The current Election results will have a major impact on Indian Stock Markets. What has changed from the previous set-up? The Left is out of the Government and UPA is emerging as the majority coalition without the regional parties. These two points are major positives for the markets.
As always, it is sentiments which rules anything. The sentiments are buoyant to boost the moods all over. Also FIIs, assured now by the political stability at the Center, will be interested more in investing in India.
At this juncture markets having already run-up 4k points from 8k to 12K, what should a retail investor do now?

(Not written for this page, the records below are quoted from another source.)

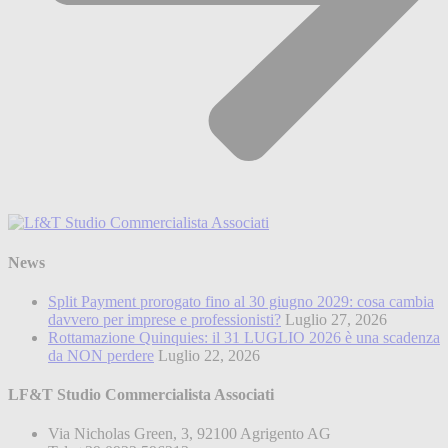
News
Split Payment prorogato fino al 30 giugno 2029: cosa cambia
davvero per imprese e professionisti?
Luglio 27, 2026
Rottamazione Quinquies: il 31 LUGLIO 2026 è una scadenza
da NON perdere
Luglio 22, 2026
LF&T Studio Commercialista Associati
Via Nicholas Green, 3, 92100 Agrigento AG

As UPA coming to power, we hope to see privatization taking off in a big way, the financial sector reforms, especially for the banking and insurance sectors. So these sectors and stocks in these sectors are a good place to invest into. Many stocks in the Stockwatch section belong to Banking sectors. Also major PSU stocks like HPCL, BPCL, IOC too can be looked into.
These positives doesn’t mean, one should jump into markets on Monday and buy, because on Monday, markets are expected to open up in a big way. There is no point in investing when markets are up 700/800 points up. Also the Global negatives are still in place and nothing fundamentally has changed.
Traders can ride the momentum with strict stop loss in place. But as far as investors are concerned , any sharp correction in markets can be used to buy fundamentally good stocks. Again the old rule stays fit – Buy low, Sell high ! Identify yourselves whether you are investor or short term trader, before committing funds now.